Lithographic stone by edinburghcityofprint (the Edinburgh City of Print initiative)

Lithographic stone by edinburghcityofprint (the Edinburgh City of Print initiative)

Maps for Post Office Directories grew both in frequency and in the towns they covered as the century progressed, but they were always driven by these commercial and technological constraints. Only Aberdeen, Dundee,  Edinburgh, and Glasgow were regularly mapped before 1850 in Directories. After Ordnance Survey mapped Scotland’s towns at large scales from 1855-1880, many smaller towns – Ayr, Banff, Dumfries, Greenock and Perth – were mapped for Directories, whilst for the larger towns there were fresh new maps every year. Map publishers such as W & AK Johnston and Bartholomew – both based in Edinburgh too – rose to the fore to dominate production. Although plain and utilitarian, Post Office Directory maps are a key information source. Their value in illustrating the dramatic urban expansion and change at this time is heightened when we put them into a longer historical cartographic context. Ordnance Survey may have mapped these towns in more detail, but far less frequently, so that the Directory maps allow a much more precise record of the changing townscape.

Screen capture of the Bartholomew Post Office Plan of Edinburgh and Leith, 1893-4

Part of the Bartholomew Post Office Plan of Edinburgh and Leith, 1893-4 (click the image to view the map on the NLS website)

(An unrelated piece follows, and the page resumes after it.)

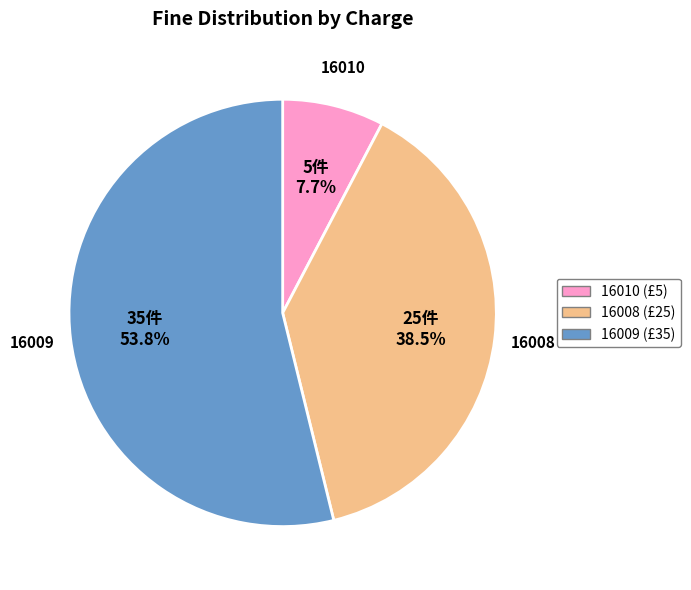

Which slice represents more than half of the pie?

16009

For me, whilst Post Office Directory maps on paper have always been fascinating and useful for urban history, digitising, geo-referencing and integrating them with the textual content of the Directory brings out a whole new dimension to their value. Geo-referencing the maps allows them to be readily overlaid and compared to later and present day maps – the Visualising Urban Geographies project allows the advantages of this to be appreciated for maps of Edinburgh from 1765 to 1940. Geo-referencing the written content of the Directory, and creating dynamic spatial distributions of people or professions at the touch of a button, opens up a whole new graphical way of visualising the Directory content. By linking the results to a map of the same time period, the distributions can also be understood and appreciated much more readily. The AddressingHistory tool illustrates this new and powerful way of interrogating the Directories cartographically and geographically, and allows an important, but often neglected genre of urban mapping to be given a new relevance today.